Dışarıda oynamak, çocukların fiziksel aktivitelerini artırır, hayal gücünü ve yaratıcılığını canlandırır, bağışıklık sistemlerini geliştirir. İyi tasarlanmış oyun alanları, çocukların fiziksel, duygusal, sosyal ve entelektüel gelişimlerine yardımcı olur. Enerji ve hayal güçleri sınırsız olan çocuklar için günümüzün tasarımcıları dijital video oyunları üretiyor. Çocuklar da tabletlerle oynuyor ve dijital resim yapıyor. Çocuklar keşif yapmayı teşvik eden, öğrenmeyi destekleyen yaratıcı, heyecan verici, yenilikçi parklar ve çocuk dostu alanlar yerine AVM’lerdeki oyun alanlarında kısıtlanıyorlar. Günümüzde kültürel olarak çocukların güvenliğini ve sağlığını eğlence, macera ve riskten daha ön planda tutuyoruz. Çocukların ağaca tırmanmasından korkuyoruz, düşmesinler diye koşmalarını engelliyoruz. Islanmasınlar, kirlenmesinler istiyoruz. Bazı anaokulların ve parkların aşırı güvenli, hayal gücünden ve fiziksel zorlamadan yoksun, her şeyin düz olduğu düzlemlerden oluştuğunu görüyoruz.

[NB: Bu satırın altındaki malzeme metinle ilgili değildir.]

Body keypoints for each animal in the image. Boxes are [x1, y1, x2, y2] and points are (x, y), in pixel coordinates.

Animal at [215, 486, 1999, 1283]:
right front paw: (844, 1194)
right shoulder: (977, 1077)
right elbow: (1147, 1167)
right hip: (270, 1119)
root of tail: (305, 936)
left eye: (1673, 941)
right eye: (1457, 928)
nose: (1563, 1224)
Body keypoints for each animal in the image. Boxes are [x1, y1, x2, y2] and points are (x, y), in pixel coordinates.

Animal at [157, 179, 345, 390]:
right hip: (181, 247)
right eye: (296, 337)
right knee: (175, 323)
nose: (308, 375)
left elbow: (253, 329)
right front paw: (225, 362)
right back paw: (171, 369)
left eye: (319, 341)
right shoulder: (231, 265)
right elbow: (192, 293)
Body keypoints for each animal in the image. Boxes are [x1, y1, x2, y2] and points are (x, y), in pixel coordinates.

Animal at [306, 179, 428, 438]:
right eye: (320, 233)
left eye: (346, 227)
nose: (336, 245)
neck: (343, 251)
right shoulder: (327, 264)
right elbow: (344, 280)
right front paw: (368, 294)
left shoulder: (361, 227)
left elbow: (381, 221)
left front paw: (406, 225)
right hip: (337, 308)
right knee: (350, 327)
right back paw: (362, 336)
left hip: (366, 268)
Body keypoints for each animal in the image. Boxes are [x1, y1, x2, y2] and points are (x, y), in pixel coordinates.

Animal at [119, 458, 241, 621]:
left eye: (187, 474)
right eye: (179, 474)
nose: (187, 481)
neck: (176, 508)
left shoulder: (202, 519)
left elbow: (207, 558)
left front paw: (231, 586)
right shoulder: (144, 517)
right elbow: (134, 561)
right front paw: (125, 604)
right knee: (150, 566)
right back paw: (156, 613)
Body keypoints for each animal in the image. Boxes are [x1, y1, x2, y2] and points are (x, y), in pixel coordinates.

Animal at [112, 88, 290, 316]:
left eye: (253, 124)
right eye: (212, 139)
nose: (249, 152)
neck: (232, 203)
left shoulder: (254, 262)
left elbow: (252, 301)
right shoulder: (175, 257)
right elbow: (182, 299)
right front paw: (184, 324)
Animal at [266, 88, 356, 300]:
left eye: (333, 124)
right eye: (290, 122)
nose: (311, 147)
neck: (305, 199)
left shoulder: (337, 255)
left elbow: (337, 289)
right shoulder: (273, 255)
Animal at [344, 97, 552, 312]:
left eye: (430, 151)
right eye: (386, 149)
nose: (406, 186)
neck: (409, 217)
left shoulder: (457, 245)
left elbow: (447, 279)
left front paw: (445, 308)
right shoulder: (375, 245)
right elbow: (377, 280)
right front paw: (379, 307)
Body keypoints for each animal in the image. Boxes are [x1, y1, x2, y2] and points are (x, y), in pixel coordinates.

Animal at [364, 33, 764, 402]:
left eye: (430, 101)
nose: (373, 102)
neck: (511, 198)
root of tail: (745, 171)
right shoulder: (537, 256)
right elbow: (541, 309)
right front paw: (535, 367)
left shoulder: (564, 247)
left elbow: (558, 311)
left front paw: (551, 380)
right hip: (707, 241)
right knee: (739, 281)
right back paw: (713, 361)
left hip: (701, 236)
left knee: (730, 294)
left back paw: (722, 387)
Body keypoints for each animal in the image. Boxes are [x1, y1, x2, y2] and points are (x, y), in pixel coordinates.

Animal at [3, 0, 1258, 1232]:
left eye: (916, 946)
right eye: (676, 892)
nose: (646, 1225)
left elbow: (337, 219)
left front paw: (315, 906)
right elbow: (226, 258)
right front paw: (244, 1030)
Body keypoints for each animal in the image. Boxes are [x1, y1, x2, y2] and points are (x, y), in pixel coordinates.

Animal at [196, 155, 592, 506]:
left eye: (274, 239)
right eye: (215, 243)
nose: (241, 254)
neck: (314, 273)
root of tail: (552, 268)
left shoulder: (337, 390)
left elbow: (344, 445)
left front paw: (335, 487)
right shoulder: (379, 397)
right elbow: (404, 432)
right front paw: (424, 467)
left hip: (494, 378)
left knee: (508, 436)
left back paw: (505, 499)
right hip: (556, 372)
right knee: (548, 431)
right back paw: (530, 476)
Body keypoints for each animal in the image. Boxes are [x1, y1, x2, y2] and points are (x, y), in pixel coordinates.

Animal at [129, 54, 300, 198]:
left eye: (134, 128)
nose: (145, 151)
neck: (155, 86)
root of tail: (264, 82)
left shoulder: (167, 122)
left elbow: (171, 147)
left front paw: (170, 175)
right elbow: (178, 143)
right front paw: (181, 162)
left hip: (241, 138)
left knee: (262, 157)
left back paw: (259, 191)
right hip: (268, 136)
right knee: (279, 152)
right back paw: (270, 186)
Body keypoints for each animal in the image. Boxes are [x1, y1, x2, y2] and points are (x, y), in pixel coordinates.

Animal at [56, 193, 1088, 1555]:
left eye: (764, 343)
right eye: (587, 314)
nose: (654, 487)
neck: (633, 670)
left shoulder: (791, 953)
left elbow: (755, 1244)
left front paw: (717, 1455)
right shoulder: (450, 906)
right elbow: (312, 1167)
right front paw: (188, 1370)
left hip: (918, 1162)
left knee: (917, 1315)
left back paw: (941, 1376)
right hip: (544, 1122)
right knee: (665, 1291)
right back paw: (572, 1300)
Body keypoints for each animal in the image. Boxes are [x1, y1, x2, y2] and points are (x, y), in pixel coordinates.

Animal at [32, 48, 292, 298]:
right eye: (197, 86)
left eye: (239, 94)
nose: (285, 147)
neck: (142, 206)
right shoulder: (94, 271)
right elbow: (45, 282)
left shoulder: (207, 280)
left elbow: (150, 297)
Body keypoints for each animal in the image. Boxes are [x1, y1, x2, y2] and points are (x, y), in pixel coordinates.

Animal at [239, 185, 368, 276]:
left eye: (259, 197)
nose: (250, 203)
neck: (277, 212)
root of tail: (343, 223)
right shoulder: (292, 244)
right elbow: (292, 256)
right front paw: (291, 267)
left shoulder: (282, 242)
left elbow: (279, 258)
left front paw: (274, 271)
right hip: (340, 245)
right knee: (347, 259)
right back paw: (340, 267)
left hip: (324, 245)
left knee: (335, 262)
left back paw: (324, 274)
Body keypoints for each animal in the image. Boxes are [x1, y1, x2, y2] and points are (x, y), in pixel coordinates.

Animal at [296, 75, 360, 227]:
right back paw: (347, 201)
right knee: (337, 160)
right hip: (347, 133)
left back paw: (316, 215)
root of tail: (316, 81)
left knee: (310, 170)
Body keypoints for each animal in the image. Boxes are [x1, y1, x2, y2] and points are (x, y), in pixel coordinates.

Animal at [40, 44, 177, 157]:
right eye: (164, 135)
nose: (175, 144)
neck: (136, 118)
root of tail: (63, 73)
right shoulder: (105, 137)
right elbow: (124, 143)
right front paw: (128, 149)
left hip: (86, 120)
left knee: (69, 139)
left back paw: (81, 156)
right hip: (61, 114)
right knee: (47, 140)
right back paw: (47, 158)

Çocukların dünyası oyun odasında oyuncaklarla başlar ve yuvalarda, okullarda, hastanelerde, kamu alanlarında ve parklarda şekillenir. Çocukların büyüdüğü ve geliştiği mekanların, mobilyaların ve oyuncakların iyi tasarımı, çocukların güvenliği ve mutluluğu açısından önemli. Sonuçta, çocuklar geleceğin yetişkinleridir ve geleceği şekillendirecek olan bugünün çocuklarının büyürken inandıkları ve yaptıklarıdır. Mimar olarak çocukların doğru tasarımla büyümelerini sağlamak ve ebeveynler olarak tasarımın değerini çocuklarımıza öğretmek sorumluluğuna sahibiz. Mimarlık ve tasarım, çocukların günlük yaşamlarını, psikolojilerini, eğitimlerini ve fiziksel gelişimlerini yakından etkiler, hatta yaşamsal bir rol oynayabilir.